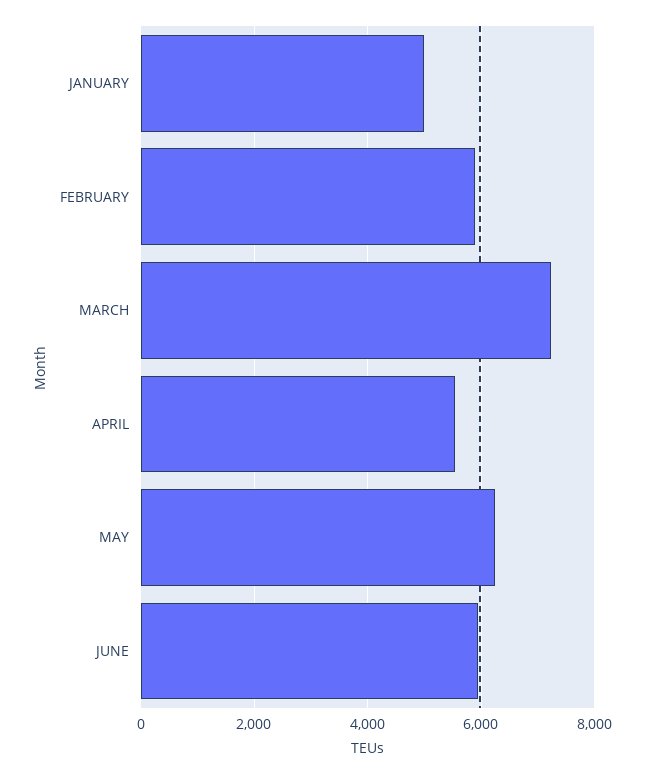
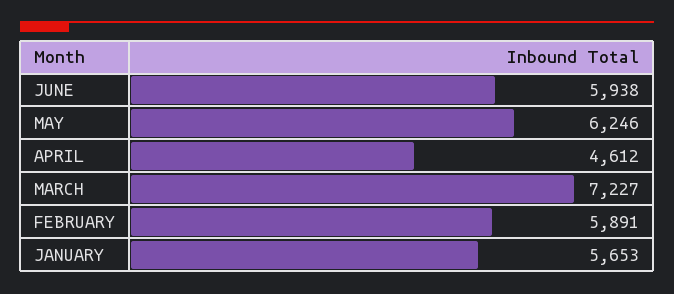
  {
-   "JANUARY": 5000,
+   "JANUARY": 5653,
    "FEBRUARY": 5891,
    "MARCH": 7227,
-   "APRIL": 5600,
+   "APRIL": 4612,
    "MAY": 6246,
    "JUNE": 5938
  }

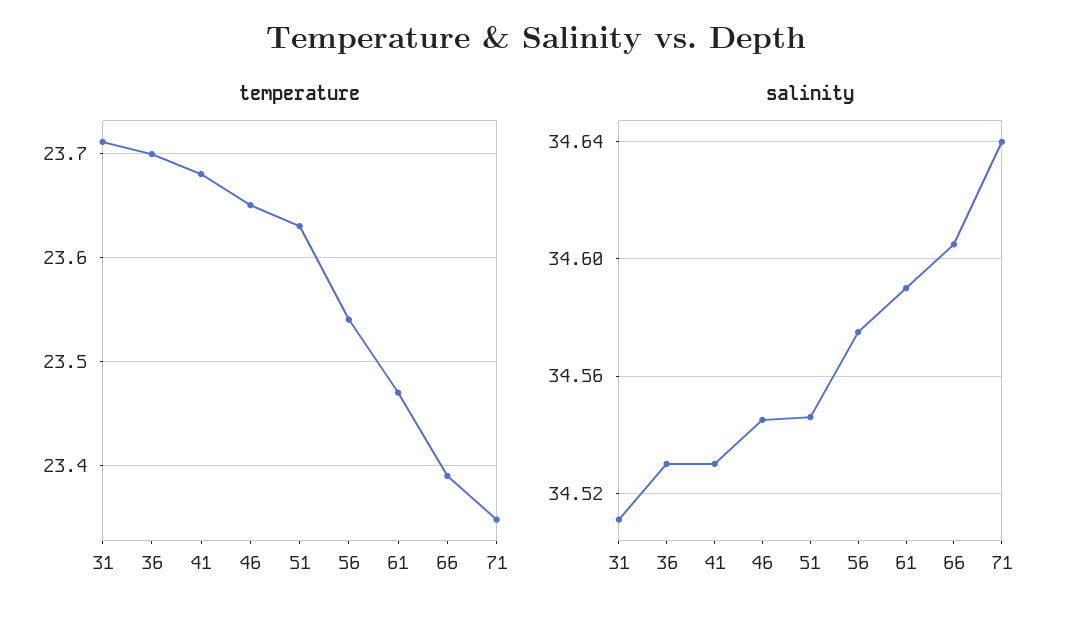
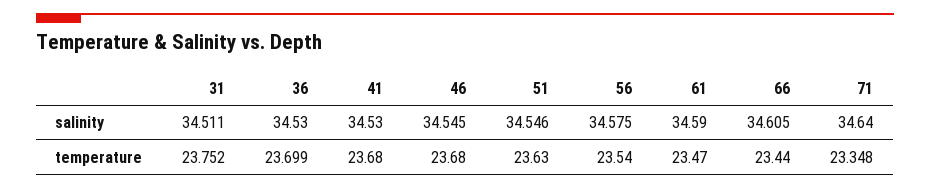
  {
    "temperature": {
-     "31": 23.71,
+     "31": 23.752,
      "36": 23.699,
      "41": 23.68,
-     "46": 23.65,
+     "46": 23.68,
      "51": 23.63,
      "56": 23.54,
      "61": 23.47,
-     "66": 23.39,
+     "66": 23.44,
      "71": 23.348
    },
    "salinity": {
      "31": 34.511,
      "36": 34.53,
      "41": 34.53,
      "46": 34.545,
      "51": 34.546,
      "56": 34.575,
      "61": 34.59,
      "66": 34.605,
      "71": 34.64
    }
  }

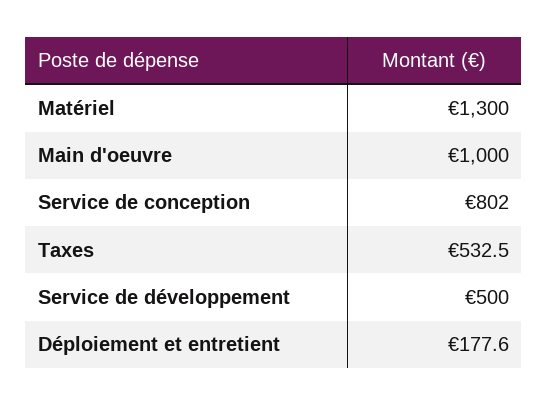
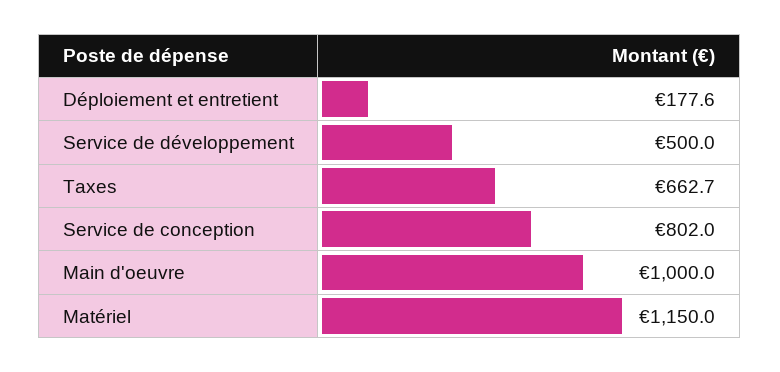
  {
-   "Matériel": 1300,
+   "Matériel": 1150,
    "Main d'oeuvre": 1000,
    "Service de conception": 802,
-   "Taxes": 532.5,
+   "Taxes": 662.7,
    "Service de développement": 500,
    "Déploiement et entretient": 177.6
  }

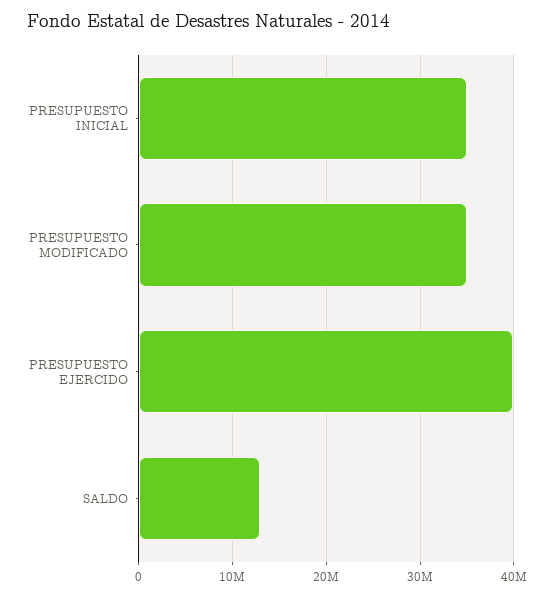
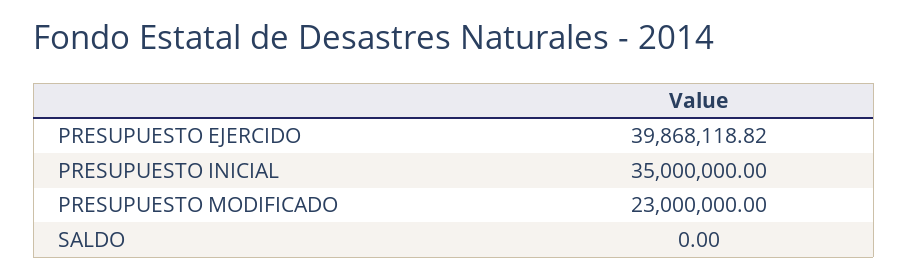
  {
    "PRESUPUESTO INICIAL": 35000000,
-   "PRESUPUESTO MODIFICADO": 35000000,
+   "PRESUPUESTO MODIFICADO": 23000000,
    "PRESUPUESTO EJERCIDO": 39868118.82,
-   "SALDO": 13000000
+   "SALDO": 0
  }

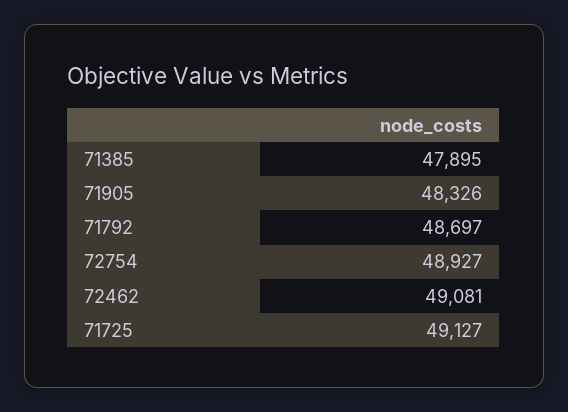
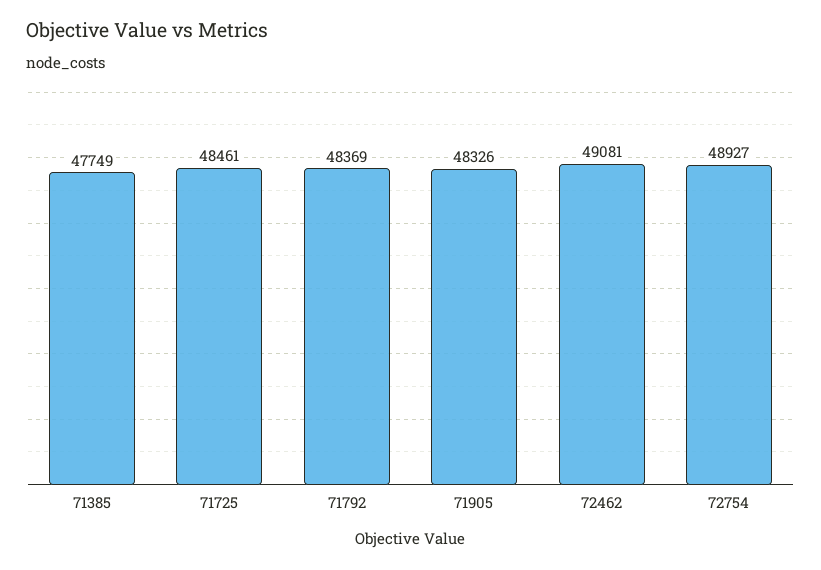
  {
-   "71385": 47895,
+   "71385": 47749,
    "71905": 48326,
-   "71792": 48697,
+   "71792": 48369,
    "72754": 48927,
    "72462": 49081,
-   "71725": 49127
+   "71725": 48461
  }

══════

WORK REQUIRED:
Every line above goes into your copy exactly; no images go in.

RESPONSE:
  {
-   "JANUARY": 5000,
+   "JANUARY": 5653,
    "FEBRUARY": 5891,
    "MARCH": 7227,
-   "APRIL": 5600,
+   "APRIL": 4612,
    "MAY": 6246,
    "JUNE": 5938
  }

  {
    "temperature": {
-     "31": 23.71,
+     "31": 23.752,
      "36": 23.699,
      "41": 23.68,
-     "46": 23.65,
+     "46": 23.68,
      "51": 23.63,
      "56": 23.54,
      "61": 23.47,
-     "66": 23.39,
+     "66": 23.44,
      "71": 23.348
    },
    "salinity": {
      "31": 34.511,
      "36": 34.53,
      "41": 34.53,
      "46": 34.545,
      "51": 34.546,
      "56": 34.575,
      "61": 34.59,
      "66": 34.605,
      "71": 34.64
    }
  }

  {
-   "Matériel": 1300,
+   "Matériel": 1150,
    "Main d'oeuvre": 1000,
    "Service de conception": 802,
-   "Taxes": 532.5,
+   "Taxes": 662.7,
    "Service de développement": 500,
    "Déploiement et entretient": 177.6
  }

  {
    "PRESUPUESTO INICIAL": 35000000,
-   "PRESUPUESTO MODIFICADO": 35000000,
+   "PRESUPUESTO MODIFICADO": 23000000,
    "PRESUPUESTO EJERCIDO": 39868118.82,
-   "SALDO": 13000000
+   "SALDO": 0
  }

  {
-   "71385": 47895,
+   "71385": 47749,
    "71905": 48326,
-   "71792": 48697,
+   "71792": 48369,
    "72754": 48927,
    "72462": 49081,
-   "71725": 49127
+   "71725": 48461
  }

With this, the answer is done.